Und was lernt Claus-Steffen Mahnkopf? Er spürt, dass sich seine Musik ... jetzt erst recht ändern
müsse, dass die Komponisten von unserer angemaßt privilegierten Position, immer anders
zu denken, Abstand nehmen, um sich wieder der Realität anzunähern.... Ganz abgesehen davon,
dass Mahnkopf sich hier völlig unverständlich als Stellvertreter für die Ansichten der Künstler
darstellt, ist zu fragen, warum nicht bereits während des Golfkrieges oder der Angriffe Amerikas auf Libyen
die Komponisten ihre privilegierte Position hätten verlassen müssen? Weil, wie Mahnkopf
schreibt, nunmehr ökonomisch brisantere Zeiten vor uns liegen. Der Autor glaubt doch nicht
im Ernst, dass es für jemand anderen außer dem afghanischen Volk, dessen ökonomische Situation
wahrscheinlich schon immer brüchig war, ökonomisch brisant werden würde! Zieht
man jedoch seinen Vergleich zum Nazireich in Betracht, so wird plötzlich klar, wo der Ursprung für
Mahnkopfs eurozentrische Fantasien liegt. Wenn es sich hierbei um den kulturellen Diskurs handelt,
von dem laut Mahnkopf das weitere politische Handeln abhängt, dann ist zu empfehlen, dass sich
heraus- und zurückgehalten wird mit derartigen Meinungsäußerungen.
Genmanipulation, Paranoia der Gegenwart, radikale Unsicherheit gegenüber der Zukunft sollen
die Themen der Neuen Musik werden. Komponisten als Demonstranten gegen die Zivilisationsriten der westlichen
Welt? Dann bitte aber auch als Verfechter der Völkerverständigung, als Historiker mit Spezialgebieten
wie etwa der Geschichte der Säkularisierung im Christentum und deren Einfluss auf den Islam, als Philosophen
und so weiter. Mahnkopf hat die Bodenhaftung verloren und hält dem mehrdimensionalen politischen und historischen
Diskurs, der nach dem 11. September stattfindet, nicht stand.
Das verlangt auch niemand. Aber wenn man sich anbietet, eine dermaßen komplexe Aufgabe zu übernehmen,
für die Künstler zu sprechen, die Wissen, Integrität und Weitsicht verlangt, dann
kann erwartet werden, dass man dieser Komplexität und Weitsicht auch gerecht wird.

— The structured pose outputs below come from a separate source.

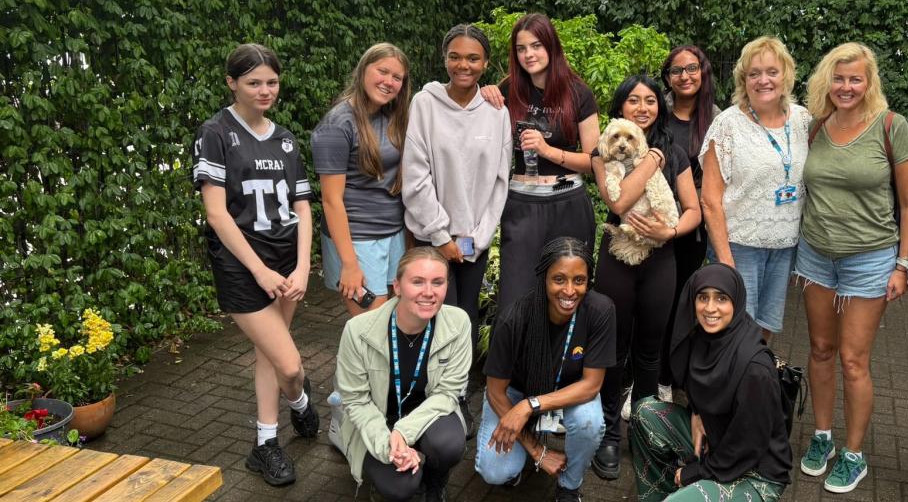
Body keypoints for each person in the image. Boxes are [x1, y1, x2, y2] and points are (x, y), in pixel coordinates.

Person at [792, 42, 908, 493]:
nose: (846, 87)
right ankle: (823, 437)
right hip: (815, 256)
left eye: (855, 79)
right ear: (828, 81)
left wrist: (903, 264)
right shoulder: (815, 128)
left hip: (870, 259)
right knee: (821, 350)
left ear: (869, 83)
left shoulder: (891, 126)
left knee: (853, 360)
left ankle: (854, 454)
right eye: (839, 78)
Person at [193, 43, 319, 486]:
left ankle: (265, 444)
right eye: (253, 83)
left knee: (269, 353)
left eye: (272, 82)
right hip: (241, 265)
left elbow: (303, 206)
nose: (265, 91)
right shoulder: (215, 132)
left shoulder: (285, 138)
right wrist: (259, 270)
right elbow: (216, 213)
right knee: (289, 365)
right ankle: (301, 402)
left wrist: (303, 266)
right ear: (232, 83)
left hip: (286, 259)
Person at [590, 74, 703, 480]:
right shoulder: (602, 152)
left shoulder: (675, 152)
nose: (642, 107)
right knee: (613, 349)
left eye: (651, 100)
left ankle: (645, 431)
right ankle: (608, 433)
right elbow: (618, 201)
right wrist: (650, 160)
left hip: (662, 257)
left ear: (660, 106)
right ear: (621, 108)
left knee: (650, 352)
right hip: (617, 255)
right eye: (633, 100)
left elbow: (693, 209)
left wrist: (669, 231)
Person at [629, 263, 791, 502]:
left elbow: (747, 445)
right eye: (703, 297)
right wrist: (696, 411)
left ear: (735, 302)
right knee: (645, 412)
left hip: (755, 472)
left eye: (721, 298)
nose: (710, 308)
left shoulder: (755, 369)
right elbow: (700, 387)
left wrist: (696, 473)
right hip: (716, 443)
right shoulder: (702, 338)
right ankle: (664, 495)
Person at [476, 237, 615, 502]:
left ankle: (569, 486)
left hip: (568, 392)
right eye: (559, 279)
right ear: (544, 278)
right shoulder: (514, 317)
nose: (570, 290)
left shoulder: (600, 310)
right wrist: (538, 451)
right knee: (495, 471)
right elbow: (495, 391)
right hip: (516, 393)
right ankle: (518, 461)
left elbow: (591, 385)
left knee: (590, 422)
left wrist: (530, 405)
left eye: (579, 280)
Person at [402, 24, 511, 352]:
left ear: (486, 63)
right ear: (445, 59)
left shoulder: (497, 112)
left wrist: (478, 239)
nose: (464, 65)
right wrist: (442, 237)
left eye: (473, 58)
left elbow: (500, 182)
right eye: (455, 57)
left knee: (464, 319)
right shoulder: (424, 104)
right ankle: (430, 392)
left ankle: (457, 392)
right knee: (433, 315)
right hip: (432, 238)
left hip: (473, 241)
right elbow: (415, 177)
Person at [335, 247, 472, 502]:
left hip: (428, 417)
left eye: (437, 282)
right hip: (376, 421)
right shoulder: (358, 331)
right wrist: (389, 443)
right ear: (397, 286)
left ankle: (435, 481)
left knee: (448, 445)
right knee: (401, 487)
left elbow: (448, 393)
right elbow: (356, 401)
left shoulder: (459, 323)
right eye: (417, 282)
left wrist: (403, 432)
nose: (429, 292)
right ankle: (394, 472)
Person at [699, 36, 811, 340]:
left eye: (772, 72)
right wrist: (724, 257)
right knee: (733, 328)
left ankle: (754, 384)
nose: (764, 80)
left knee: (765, 329)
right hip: (739, 245)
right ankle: (725, 387)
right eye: (754, 74)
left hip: (784, 245)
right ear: (743, 80)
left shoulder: (803, 120)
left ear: (786, 75)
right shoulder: (727, 125)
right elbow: (709, 199)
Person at [493, 13, 601, 314]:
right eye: (521, 48)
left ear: (551, 46)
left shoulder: (578, 92)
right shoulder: (505, 90)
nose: (529, 54)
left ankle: (563, 362)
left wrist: (547, 150)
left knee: (567, 297)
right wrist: (483, 93)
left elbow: (595, 161)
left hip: (568, 205)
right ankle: (515, 362)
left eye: (536, 45)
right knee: (515, 299)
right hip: (521, 206)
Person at [312, 43, 411, 317]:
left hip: (393, 233)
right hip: (358, 239)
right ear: (363, 70)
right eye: (383, 72)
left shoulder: (392, 116)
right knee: (372, 331)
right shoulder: (337, 125)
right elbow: (331, 201)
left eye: (397, 77)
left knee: (391, 323)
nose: (389, 82)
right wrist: (349, 264)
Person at [657, 45, 720, 391]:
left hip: (693, 228)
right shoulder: (657, 112)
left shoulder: (717, 118)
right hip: (654, 222)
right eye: (677, 71)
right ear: (667, 78)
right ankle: (647, 378)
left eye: (691, 68)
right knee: (655, 303)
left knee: (681, 301)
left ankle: (669, 378)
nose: (685, 76)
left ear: (703, 71)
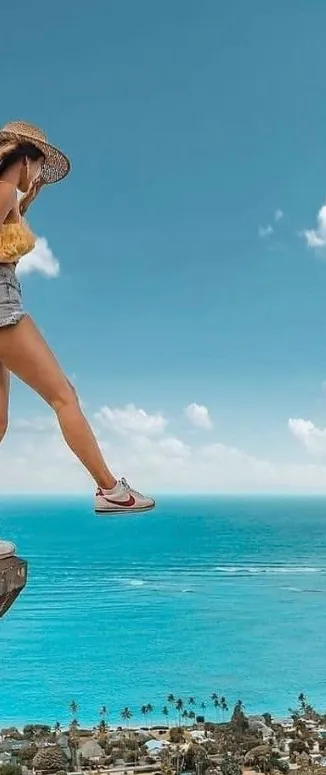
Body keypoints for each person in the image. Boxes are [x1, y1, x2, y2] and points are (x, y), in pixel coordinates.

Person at [0, 121, 154, 514]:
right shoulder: (2, 192)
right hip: (2, 308)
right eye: (37, 167)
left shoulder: (8, 197)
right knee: (63, 395)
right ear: (24, 161)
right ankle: (109, 490)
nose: (37, 176)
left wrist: (27, 195)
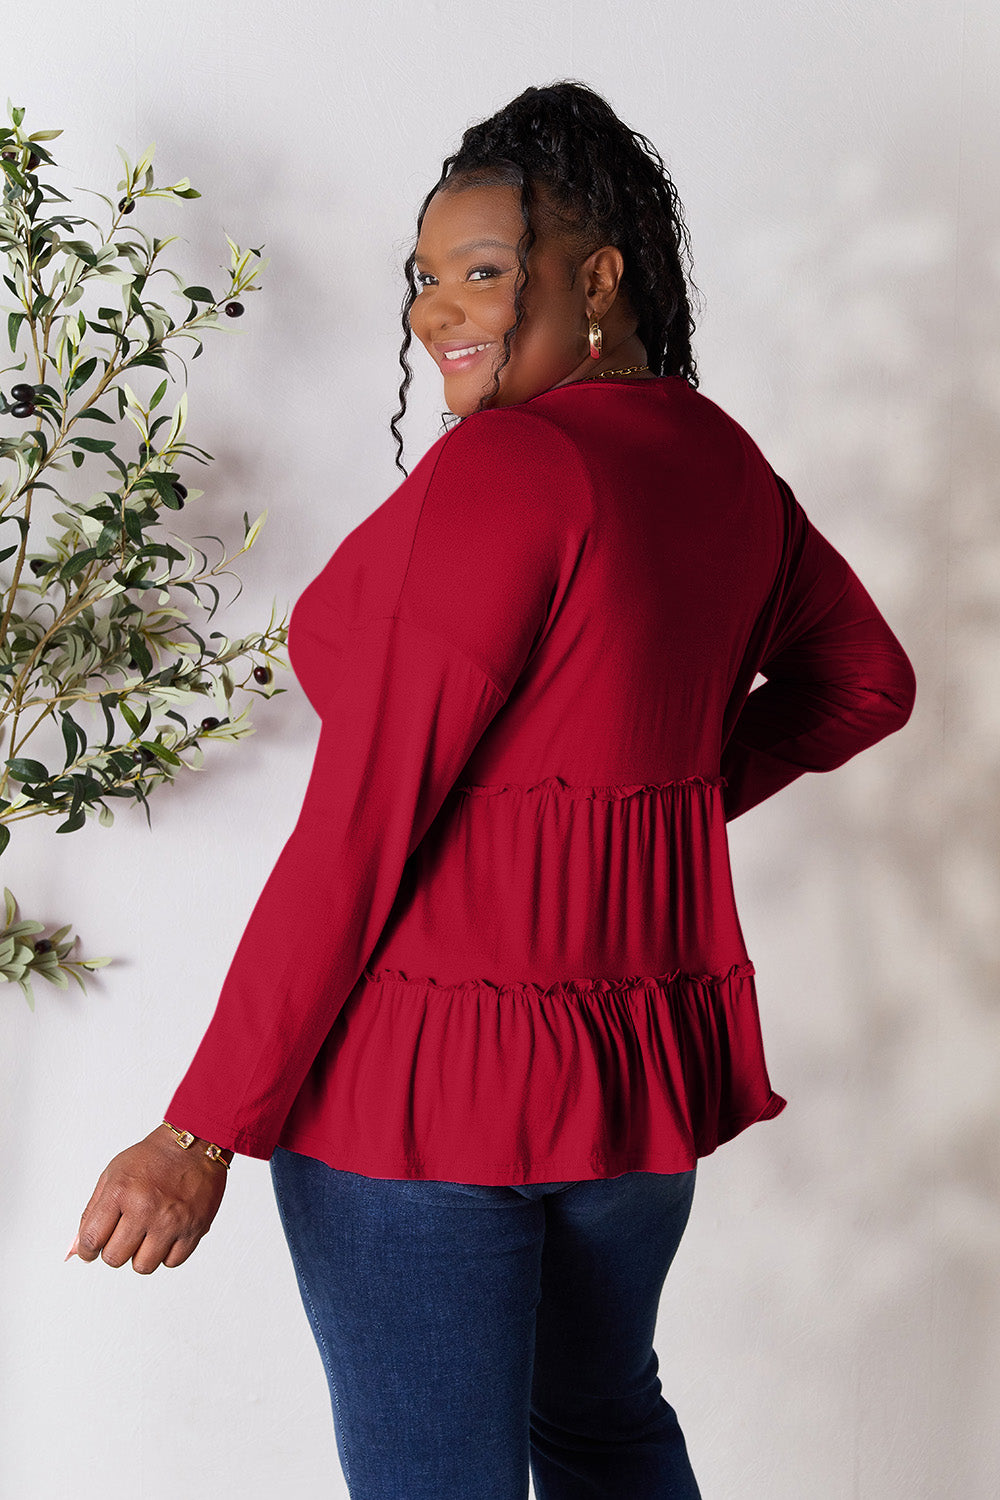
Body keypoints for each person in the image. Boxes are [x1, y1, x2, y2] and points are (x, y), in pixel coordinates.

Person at [69, 80, 917, 1500]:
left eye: (483, 272)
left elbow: (358, 834)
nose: (440, 312)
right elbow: (865, 686)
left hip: (417, 1095)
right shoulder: (719, 462)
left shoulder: (515, 470)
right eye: (424, 279)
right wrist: (654, 808)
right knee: (607, 1431)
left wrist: (197, 1130)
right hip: (626, 1086)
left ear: (597, 277)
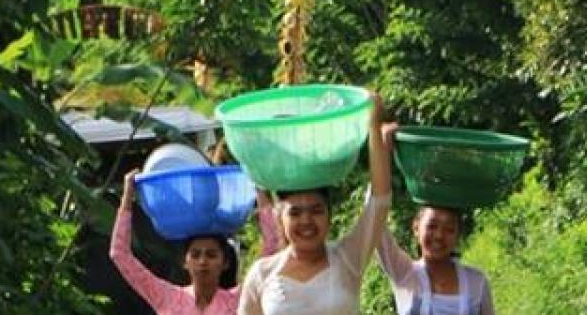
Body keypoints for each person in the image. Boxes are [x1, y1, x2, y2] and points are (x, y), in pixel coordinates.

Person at [238, 92, 391, 315]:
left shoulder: (348, 257)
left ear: (330, 215)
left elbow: (380, 199)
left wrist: (373, 127)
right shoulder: (262, 274)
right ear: (280, 217)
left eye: (316, 211)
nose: (306, 221)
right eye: (295, 213)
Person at [110, 170, 281, 314]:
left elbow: (272, 247)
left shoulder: (238, 301)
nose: (203, 261)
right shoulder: (166, 297)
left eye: (211, 255)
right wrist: (126, 200)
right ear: (185, 261)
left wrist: (257, 187)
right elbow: (119, 254)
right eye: (195, 254)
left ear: (225, 263)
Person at [376, 124, 496, 315]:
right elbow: (375, 224)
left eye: (449, 229)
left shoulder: (477, 282)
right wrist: (381, 153)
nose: (439, 236)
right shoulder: (405, 274)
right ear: (416, 227)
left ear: (458, 235)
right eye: (432, 226)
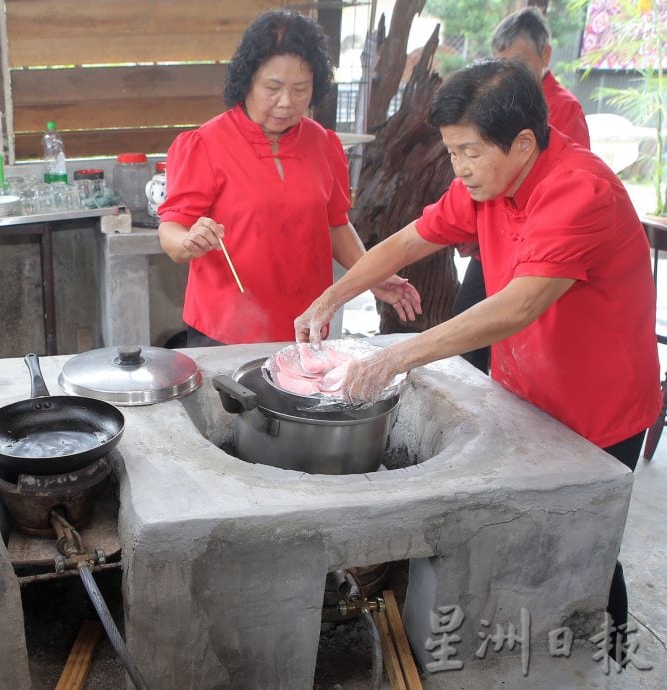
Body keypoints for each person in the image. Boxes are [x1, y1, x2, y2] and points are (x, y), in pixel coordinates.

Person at [294, 59, 661, 655]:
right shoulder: (490, 183)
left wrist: (396, 357)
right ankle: (530, 643)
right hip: (529, 393)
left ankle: (605, 654)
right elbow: (414, 237)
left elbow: (518, 306)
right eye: (452, 153)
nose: (459, 168)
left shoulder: (579, 191)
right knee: (530, 535)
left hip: (598, 409)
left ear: (523, 142)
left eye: (469, 152)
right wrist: (333, 294)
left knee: (584, 543)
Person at [157, 9, 420, 347]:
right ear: (247, 80)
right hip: (226, 330)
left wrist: (372, 276)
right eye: (273, 87)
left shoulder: (323, 143)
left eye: (300, 89)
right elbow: (171, 229)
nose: (286, 102)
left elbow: (336, 225)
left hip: (307, 321)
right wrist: (187, 243)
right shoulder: (205, 144)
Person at [455, 6, 591, 373]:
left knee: (511, 338)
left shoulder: (563, 109)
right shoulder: (496, 105)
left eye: (516, 63)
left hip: (536, 254)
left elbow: (561, 196)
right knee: (466, 330)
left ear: (545, 56)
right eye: (499, 64)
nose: (507, 75)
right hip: (492, 248)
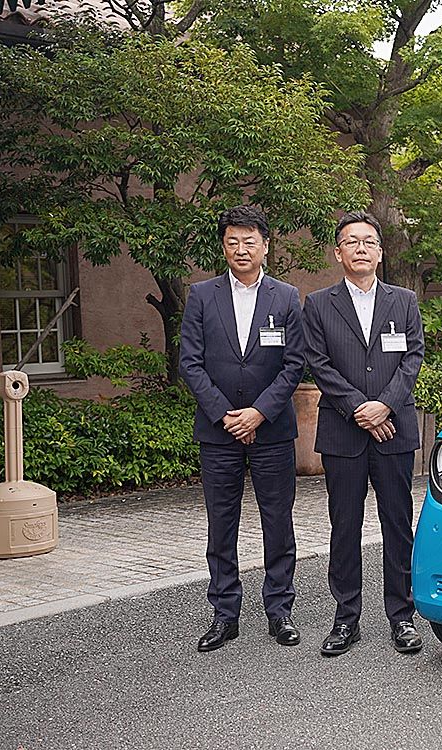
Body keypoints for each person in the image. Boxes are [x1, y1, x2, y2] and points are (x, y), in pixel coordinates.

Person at [179, 205, 306, 652]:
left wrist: (258, 413)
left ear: (265, 246)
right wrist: (226, 415)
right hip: (218, 432)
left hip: (272, 431)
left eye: (249, 241)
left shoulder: (286, 297)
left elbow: (294, 364)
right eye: (232, 241)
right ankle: (224, 614)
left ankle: (280, 610)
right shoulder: (201, 295)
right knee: (221, 524)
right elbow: (190, 363)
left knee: (278, 521)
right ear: (223, 247)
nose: (241, 249)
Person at [303, 210, 425, 656]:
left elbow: (412, 357)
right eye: (351, 242)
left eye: (369, 242)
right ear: (338, 253)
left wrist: (384, 405)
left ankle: (402, 616)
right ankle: (345, 618)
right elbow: (317, 362)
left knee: (398, 525)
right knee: (344, 527)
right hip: (344, 431)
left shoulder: (404, 300)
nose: (361, 248)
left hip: (395, 429)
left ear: (380, 252)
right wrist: (359, 408)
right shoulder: (318, 304)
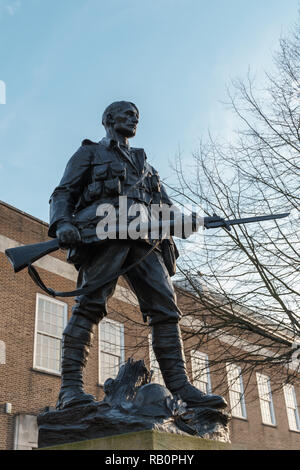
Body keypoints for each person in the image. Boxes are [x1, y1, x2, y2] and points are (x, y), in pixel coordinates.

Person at [49, 100, 227, 410]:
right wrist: (63, 223)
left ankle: (181, 389)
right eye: (127, 114)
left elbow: (168, 212)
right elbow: (63, 192)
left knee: (166, 311)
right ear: (109, 119)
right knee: (90, 306)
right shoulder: (89, 153)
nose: (134, 120)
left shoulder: (146, 167)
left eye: (137, 116)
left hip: (145, 243)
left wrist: (198, 220)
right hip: (106, 236)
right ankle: (70, 389)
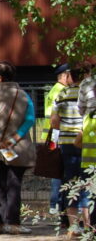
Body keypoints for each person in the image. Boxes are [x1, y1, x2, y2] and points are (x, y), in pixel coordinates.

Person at [0, 62, 36, 235]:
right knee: (14, 184)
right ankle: (13, 222)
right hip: (17, 147)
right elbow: (30, 119)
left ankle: (0, 223)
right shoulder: (24, 95)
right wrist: (14, 138)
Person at [50, 64, 90, 234]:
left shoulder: (62, 94)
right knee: (88, 182)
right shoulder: (89, 94)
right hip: (87, 142)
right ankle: (89, 225)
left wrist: (65, 129)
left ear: (70, 76)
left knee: (70, 182)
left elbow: (54, 121)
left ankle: (72, 226)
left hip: (67, 142)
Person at [45, 63, 71, 216]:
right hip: (58, 135)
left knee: (58, 171)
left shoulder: (54, 89)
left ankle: (56, 204)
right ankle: (56, 204)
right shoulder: (61, 91)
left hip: (53, 135)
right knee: (59, 172)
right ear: (64, 75)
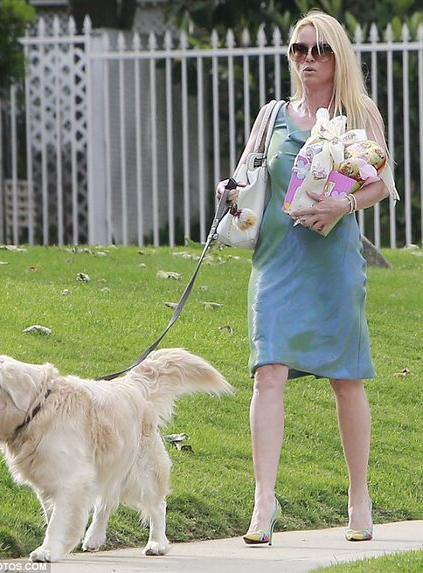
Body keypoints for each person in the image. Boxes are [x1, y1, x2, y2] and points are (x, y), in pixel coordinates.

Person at [216, 10, 398, 545]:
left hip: (333, 259)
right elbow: (247, 176)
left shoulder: (359, 111)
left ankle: (359, 497)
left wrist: (342, 205)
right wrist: (230, 192)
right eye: (299, 49)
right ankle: (263, 503)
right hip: (275, 258)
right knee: (267, 371)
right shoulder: (272, 115)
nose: (309, 59)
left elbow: (381, 184)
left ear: (338, 55)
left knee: (346, 378)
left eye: (320, 49)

Mahnkopfs zweifelhafter Mut, seine einfache und unbekümmerte Weltsicht zu publizieren, legt den Verdacht
nahe, dass er sich im Schutze einer Fachzeitschrift in Sicherheit wähnt und Hinterfragung nicht zu fürchten
hat. Um so bedenklicher wäre es, wenn eine seriöse Wochen- oder Tageszeitung seinem voreiligen Angebot
nachgekommen wäre; sowohl für die Zeitung, als auch für Mahnkopf.